Barrelfish basiert auf dem Konzept des so genannten Multikernel. Es fasst jeden Kern moderner Prozessoren als Knotenpunkt in einem Netzwerk auf. Auf jedem Kern läuft ein Mini-Betriebssystem, das mit seinen Kollegen kommuniziert und Daten austauscht. Damit entsteht auf einem einzelnen Computer ein kleines, verteiltes Netzwerk (Distributed System), welches sich nach außen hin wie ein einziges, großes Betriebssystem verhält. Auf diese Weise lässt sich die anstehende Arbeit wesentlich besser auf die vorhandenen Prozessorkerne verteilen und somit wiederum die vorhandene Rechnenleistung besser ausnutzen – unter den meisten modernen PCs liegen je nach Anwendung mehr oder weniger Prozessorkerne brach. Das gesamte Konzept ähnelt stark dem Cloud-Computing-Prinzip.

 

Das Entwicklerteam setzt sich aus Forschern der ETH Zürich und Mitgliedern von Microsoft Research Cambridge zusammen. Das Joint-Venture möchte herausfinden, „wie man ein Betriebssystem für Multi- und Many-Core-Systeme strukturieren kann“. Dabei beschränkt man sich nicht nur auf die theoretischen Überlegungen: Auf der etwas kargen und unscheinbaren Homepage steht neben verschiedenen theoretischen Abhandlungen seit Mitte September auch erstmals Quellcode unter einer BSD-Lizenz bereit.

 

Diese Barrelfish getaufte Referenzimplementierung soll primär anderen Forschern und Entwicklern Einblicke in die Arbeitsweisen geben und die prinzipielle Praxistauglichkeit des Konzepts beweisen. Da zudem (noch) viele Funktionen eines typischen Betriebssystems fehlen, taugt es nicht für den alltäglichen Einsatz – wer es installieren möchte, benötigt entsprechend fundierte Kenntnisse.

 

Letztere erfordert auch ein Blick in die mit Fachtermini um sich werfenden PDF-Dokumente.
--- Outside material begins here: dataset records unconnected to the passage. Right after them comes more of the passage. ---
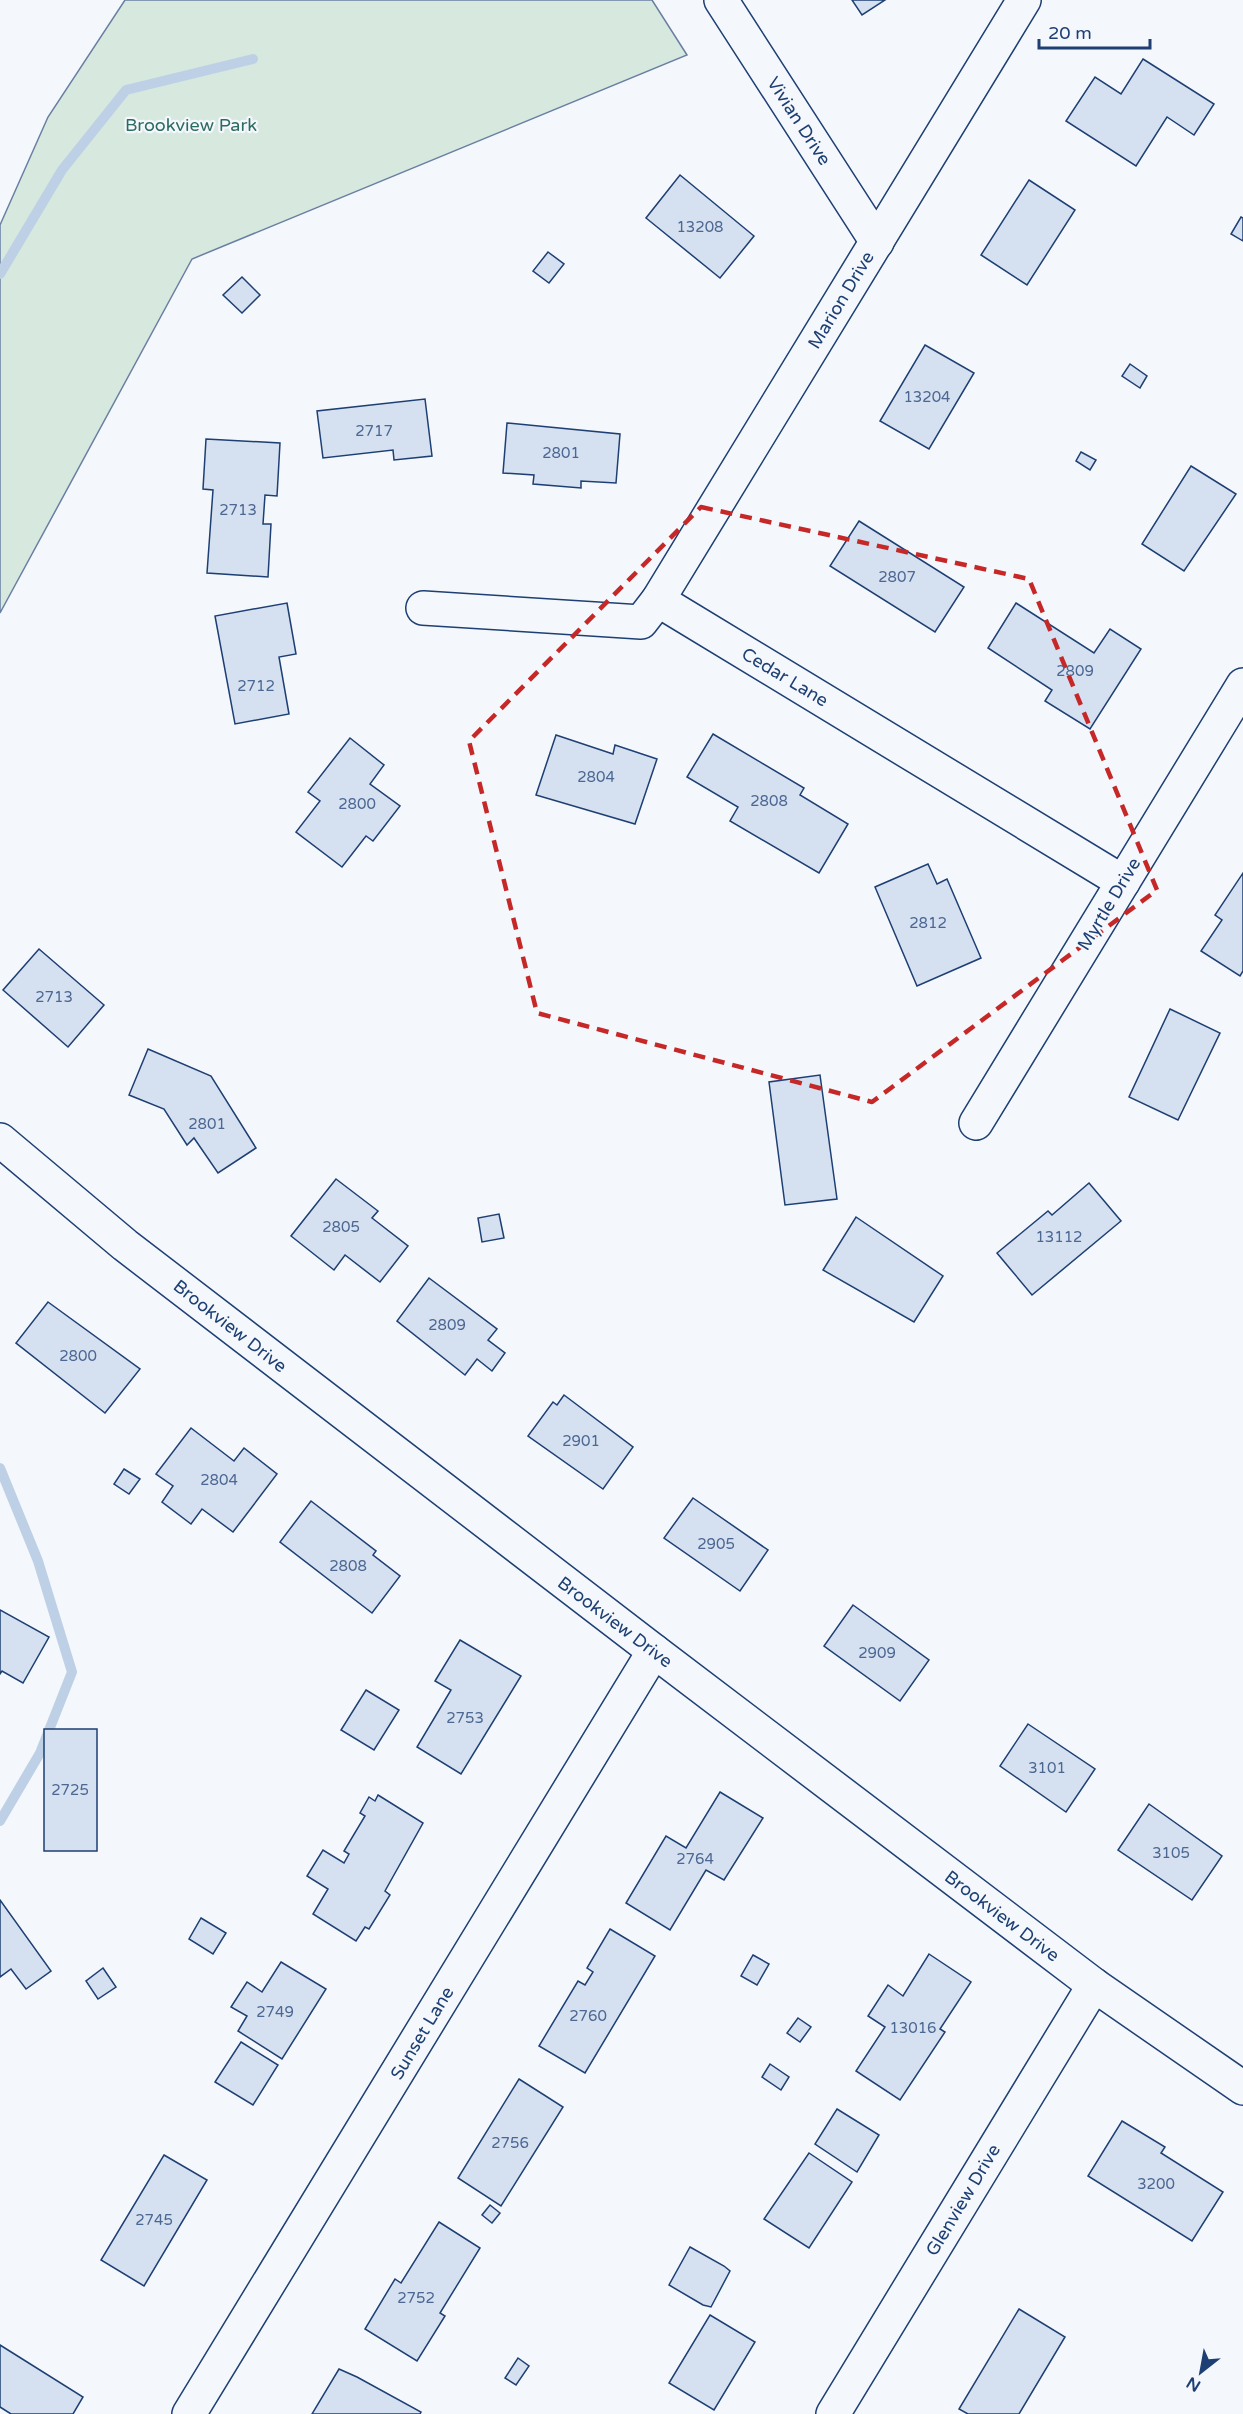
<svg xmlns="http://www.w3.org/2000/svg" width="1243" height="2414" viewBox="0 0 1243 2414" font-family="'Varela Round',sans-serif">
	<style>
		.green { fill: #d7e8df; stroke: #687fa3; stroke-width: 1.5 }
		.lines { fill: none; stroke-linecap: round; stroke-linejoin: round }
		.stream { stroke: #bed0e5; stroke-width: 10 }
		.building { fill: #d5e0f0; stroke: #1d3f73; stroke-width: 1.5 }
		.minor-casing { stroke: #1d3f73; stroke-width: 36 }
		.minor { stroke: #f4f7fb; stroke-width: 33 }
		.marked { fill: none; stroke: #c62828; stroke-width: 4.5; stroke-dasharray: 12 8; stroke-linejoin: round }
		.labels { text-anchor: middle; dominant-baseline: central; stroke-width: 4.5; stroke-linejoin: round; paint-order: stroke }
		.number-label { font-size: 15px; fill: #4b6792 }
		.street-label { font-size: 18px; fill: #1d3f73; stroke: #f4f7fb }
		.park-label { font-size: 18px; fill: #2c6c60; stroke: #f4f7fb }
	</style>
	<rect width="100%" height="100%" fill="#f4f7fb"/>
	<path class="green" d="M 125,0 L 652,0 L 687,55 L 192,259 L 0,613 L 0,225 L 48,117 Z"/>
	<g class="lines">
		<g class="stream">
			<path d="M 0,274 L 62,170 L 126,90 L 253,59"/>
			<path d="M 0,1468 L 38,1561 L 72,1672 L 40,1753 L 0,1821"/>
		</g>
	</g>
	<g class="building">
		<path d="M 852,0 L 885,0 L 862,15 Z"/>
		<path d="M 1143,59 L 1214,104 L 1194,135 L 1167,117 L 1136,166 L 1066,121 L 1095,77 L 1121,94 Z"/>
		<path d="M 680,175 L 754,236 L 720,278 L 646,218 Z"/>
		<path d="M 1029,180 L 1075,210 L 1027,285 L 981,255 Z"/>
		<path d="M 1241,217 L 1243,218 L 1243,241 L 1231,234 Z"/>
		<path d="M 548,252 L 564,264 L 549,283 L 533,271 Z"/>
		<path d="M 242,277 L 260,295 L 242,313 L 223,295 Z"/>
		<path d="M 925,345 L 974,373 L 929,449 L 880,421 Z"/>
		<path d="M 1130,364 L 1147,376 L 1140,388 L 1122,376 Z"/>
		<path d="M 425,399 L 432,456 L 394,460 L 393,450 L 323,458 L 317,411 Z"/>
		<path d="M 507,423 L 620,434 L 616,483 L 581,481 L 581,488 L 533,484 L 534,475 L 503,473 Z"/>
		<path d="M 206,439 L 280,443 L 277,496 L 265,495 L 263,524 L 271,524 L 268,577 L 207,573 L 213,490 L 203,489 Z"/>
		<path d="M 1081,452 L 1096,460 L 1090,470 L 1076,461 Z"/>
		<path d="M 1191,466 L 1236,494 L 1184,571 L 1142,544 Z"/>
		<path d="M 859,521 L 964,587 L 935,632 L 830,566 Z"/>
		<path d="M 287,603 L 296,654 L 279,657 L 289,714 L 235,724 L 215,616 Z"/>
		<path d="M 1016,603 L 1094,653 L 1110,629 L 1141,649 L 1090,729 L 1045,701 L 1052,690 L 988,648 Z"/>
		<path d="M 713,734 L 804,788 L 800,795 L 848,824 L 819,873 L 730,821 L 738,807 L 687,777 Z"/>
		<path d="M 556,735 L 613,754 L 615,745 L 657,759 L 635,824 L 536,795 Z"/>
		<path d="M 350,738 L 384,765 L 370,784 L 400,806 L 373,841 L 366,836 L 342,867 L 296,832 L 320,801 L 308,792 Z"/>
		<path d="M 928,864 L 937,884 L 947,879 L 981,958 L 917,986 L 875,887 Z"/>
		<path d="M 1243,873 L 1243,971 L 1240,976 L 1201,951 L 1222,920 L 1215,915 Z"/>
		<path d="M 39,949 L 104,1005 L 68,1047 L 3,990 Z"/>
		<path d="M 1170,1009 L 1220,1033 L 1178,1120 L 1129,1097 Z"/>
		<path d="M 148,1049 L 211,1076 L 256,1148 L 218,1173 L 194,1138 L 187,1145 L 164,1109 L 129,1095 Z"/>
		<path d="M 820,1075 L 837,1199 L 785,1205 L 769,1082 Z"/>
		<path d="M 336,1179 L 378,1211 L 372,1218 L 408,1246 L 380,1282 L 345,1255 L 334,1270 L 291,1236 Z"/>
		<path d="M 1089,1183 L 1121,1221 L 1032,1295 L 997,1253 L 1048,1211 L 1052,1215 Z"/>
		<path d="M 499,1214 L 504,1238 L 482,1242 L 478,1218 Z"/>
		<path d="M 856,1217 L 943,1276 L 914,1322 L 823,1270 Z"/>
		<path d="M 429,1278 L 497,1329 L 488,1340 L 505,1353 L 492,1371 L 477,1359 L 465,1375 L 397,1321 Z"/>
		<path d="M 48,1302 L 140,1369 L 105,1413 L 16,1343 Z"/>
		<path d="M 564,1395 L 633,1447 L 603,1489 L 528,1436 L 553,1402 L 557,1405 Z"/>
		<path d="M 191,1428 L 234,1461 L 244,1448 L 277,1474 L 233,1532 L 202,1509 L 191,1524 L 162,1502 L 173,1486 L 156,1474 Z"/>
		<path d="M 124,1469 L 140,1479 L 129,1494 L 114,1484 Z"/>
		<path d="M 693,1498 L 768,1550 L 740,1591 L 664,1538 Z"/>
		<path d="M 311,1501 L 376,1551 L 373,1555 L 400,1576 L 372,1613 L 280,1542 Z"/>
		<path d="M 853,1605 L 929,1660 L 900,1701 L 824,1646 Z"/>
		<path d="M 0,1610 L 49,1637 L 23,1683 L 2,1671 L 0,1674 Z"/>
		<path d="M 460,1640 L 521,1676 L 461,1774 L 417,1747 L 451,1690 L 435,1681 Z"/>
		<path d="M 366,1690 L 399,1710 L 374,1750 L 341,1730 Z"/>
		<path d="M 1028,1724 L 1095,1769 L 1066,1812 L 1000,1766 Z"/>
		<rect x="44" y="1729" width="53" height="122"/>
		<path d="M 720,1792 L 763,1818 L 724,1880 L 706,1870 L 670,1930 L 626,1903 L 666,1836 L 686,1848 Z"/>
		<path d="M 378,1795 L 423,1823 L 385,1891 L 390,1895 L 369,1929 L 365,1927 L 356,1941 L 313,1914 L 328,1889 L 307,1876 L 323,1850 L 344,1863 L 349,1854 L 344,1851 L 365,1816 L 360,1813 L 369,1797 L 375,1801 Z"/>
		<path d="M 1149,1804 L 1222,1856 L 1192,1900 L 1118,1850 Z"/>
		<path d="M 0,1900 L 51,1971 L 26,1989 L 11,1969 L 0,1977 Z"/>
		<path d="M 201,1918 L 226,1933 L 213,1954 L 189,1939 Z"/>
		<path d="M 610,1929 L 655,1956 L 585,2073 L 539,2046 L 578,1981 L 585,1985 L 593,1972 L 587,1968 Z"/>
		<path d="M 929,1954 L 971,1982 L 940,2029 L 945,2032 L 900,2100 L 856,2071 L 885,2027 L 868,2016 L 888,1985 L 903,1996 Z"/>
		<path d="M 753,1955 L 769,1964 L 757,1985 L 741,1976 Z"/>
		<path d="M 281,1962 L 326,1989 L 282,2059 L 238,2031 L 247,2016 L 231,2007 L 247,1982 L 262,1992 Z"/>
		<path d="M 103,1968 L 116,1987 L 98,1999 L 86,1981 Z"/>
		<path d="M 798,2018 L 811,2027 L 800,2042 L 787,2033 Z"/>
		<path d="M 241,2042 L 278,2065 L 253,2105 L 215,2082 Z"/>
		<path d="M 770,2064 L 789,2077 L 781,2090 L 762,2077 Z"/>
		<path d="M 519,2079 L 563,2107 L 501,2206 L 458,2178 Z"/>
		<path d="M 837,2109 L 879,2135 L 857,2172 L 815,2144 Z"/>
		<path d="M 1122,2121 L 1165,2147 L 1161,2153 L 1223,2192 L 1192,2241 L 1088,2176 Z"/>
		<path d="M 809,2153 L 852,2182 L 809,2248 L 764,2219 Z"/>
		<path d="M 164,2155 L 207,2180 L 144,2286 L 101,2260 Z"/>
		<path d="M 490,2205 L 500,2213 L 492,2223 L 482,2215 Z"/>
		<path d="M 439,2222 L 480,2248 L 440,2313 L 445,2316 L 417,2361 L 365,2329 L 395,2279 L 401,2283 Z"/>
		<path d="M 690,2247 L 724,2266 L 730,2271 L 711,2307 L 703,2305 L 669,2285 Z"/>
		<path d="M 1019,2309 L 1065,2337 L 1019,2414 L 968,2414 L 959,2409 Z"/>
		<path d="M 710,2315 L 755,2342 L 714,2410 L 669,2383 Z"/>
		<path d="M 0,2345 L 83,2397 L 73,2414 L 11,2414 L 0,2407 Z"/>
		<path d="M 518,2358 L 529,2366 L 516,2385 L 505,2378 Z"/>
		<path d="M 339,2369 L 357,2377 L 421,2412 L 420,2414 L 312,2414 Z"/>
	</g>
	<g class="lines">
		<defs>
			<g id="minor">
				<path d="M 721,0 L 877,242"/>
				<path d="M 658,600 L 1123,882"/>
				<path d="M 423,608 L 641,622 L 658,600 L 1024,0"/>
				<path d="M 976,1123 L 1243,685"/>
				<path d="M 0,1140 L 125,1245 L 654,1651 L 1094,1985 L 1243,2088"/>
				<path d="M 189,2414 L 654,1651"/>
				<path d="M 833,2414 L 1094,1985"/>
			</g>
		</defs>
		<use href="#minor" class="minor-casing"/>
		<use href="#minor" class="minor"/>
	</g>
	<path class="marked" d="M 701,507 L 1029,579 L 1157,890 L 872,1102 L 537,1013 L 469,741 Z"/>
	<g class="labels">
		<g class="number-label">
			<text x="700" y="227">13208</text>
			<text x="927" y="397">13204</text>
			<text x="374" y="431">2717</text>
			<text x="561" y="453">2801</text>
			<text x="238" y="510">2713</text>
			<text x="897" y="577">2807</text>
			<text x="1075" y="671">2809</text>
			<text x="256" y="686">2712</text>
			<text x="596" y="777">2804</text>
			<text x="769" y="801">2808</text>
			<text x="357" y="804">2800</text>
			<text x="928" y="923">2812</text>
			<text x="54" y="997">2713</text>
			<text x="207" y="1124">2801</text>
			<text x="341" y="1227">2805</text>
			<text x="1059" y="1237">13112</text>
			<text x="447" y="1325">2809</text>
			<text x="78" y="1356">2800</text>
			<text x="581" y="1441">2901</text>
			<text x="219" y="1480">2804</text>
			<text x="716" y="1544">2905</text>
			<text x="348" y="1566">2808</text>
			<text x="877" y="1653">2909</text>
			<text x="465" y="1718">2753</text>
			<text x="1047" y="1768">3101</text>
			<text x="70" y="1790">2725</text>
			<text x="1171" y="1853">3105</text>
			<text x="695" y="1859">2764</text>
			<text x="275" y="2012">2749</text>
			<text x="588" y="2016">2760</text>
			<text x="913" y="2028">13016</text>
			<text x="510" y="2143">2756</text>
			<text x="1156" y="2184">3200</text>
			<text x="154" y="2220">2745</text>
			<text x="416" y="2298">2752</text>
		</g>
		<g class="street-label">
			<text transform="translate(799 121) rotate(57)">Vivian Drive</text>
			<text transform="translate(841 300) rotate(-59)">Marion Drive</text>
			<text transform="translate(785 677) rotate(31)">Cedar Lane</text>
			<text transform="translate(1109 904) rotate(-59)">Myrtle Drive</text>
			<text transform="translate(230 1326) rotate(38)">Brookview Drive</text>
			<text transform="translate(615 1622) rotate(37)">Brookview Drive</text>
			<text transform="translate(1002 1916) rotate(37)">Brookview Drive</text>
			<text transform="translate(422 2033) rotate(-59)">Sunset Lane</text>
			<text transform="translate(963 2200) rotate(-59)">Glenview Drive</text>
		</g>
		<g class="park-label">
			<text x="191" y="125">Brookview Park</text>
		</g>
	</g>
	<g transform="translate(1201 2372) rotate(211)" stroke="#f4f7fb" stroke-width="4.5" paint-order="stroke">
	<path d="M0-4.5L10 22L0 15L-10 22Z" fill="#1d3f73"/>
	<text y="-9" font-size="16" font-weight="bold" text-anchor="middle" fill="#1d3f73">N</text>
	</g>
	<path d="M1039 39v9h111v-9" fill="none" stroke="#1d3f73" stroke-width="3"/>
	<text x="1048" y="39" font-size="18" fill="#1d3f73" stroke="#f4f7fb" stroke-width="4.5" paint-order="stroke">20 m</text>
</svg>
Darin bescheinigen die Entwickler Barrelfish nicht nur eine bessere Performance gegenüber bestehenden Betriebssystemen wie Windows oder Linux, das System sei auch wesentlich besser skalierbar. Dabei hilft es, dass die kleinen Betriebssystemknoten, die auf jedem Prozessorkern laufen, sich keinen Speicher teilen („Shared Memory“) sondern sich wie in herkömmlichen, verteilten System ausschließlich über Nachrichten unterhalten („Message Passing“). Darüber hinaus ist das Konzept nicht an eine bestimmte Hardwareplattform gebunden, Barrelfish lässt sich folglich leicht(er) auf andere Architekturen und Systeme übertragen.

 

In seinen FAQ betont das Joint-Venture, dass es keine finanzielle Unterstützung von Microsoft erhält. Die Zusammenarbeit zwischen Microsoft Research und der ETH ergab sich lediglich aus einem früheren Projekt.

 

Neben Barrelfish arbeitet Microsoft hinter den Kulissen an weiteren, alternativen Betriebssystemen, die einmal die Windows-Linie ablösen könnten oder dort zumindest mit ihren Ergebnissen einfließen. Bekanntestes Beispiel ist das Betriebssystem Singularity, das vollständig auf .NET-Programme ausgerichtet ist und sie ähnlich wie Barrelfish auch verteilt in einem Netzwerk ausführen können soll.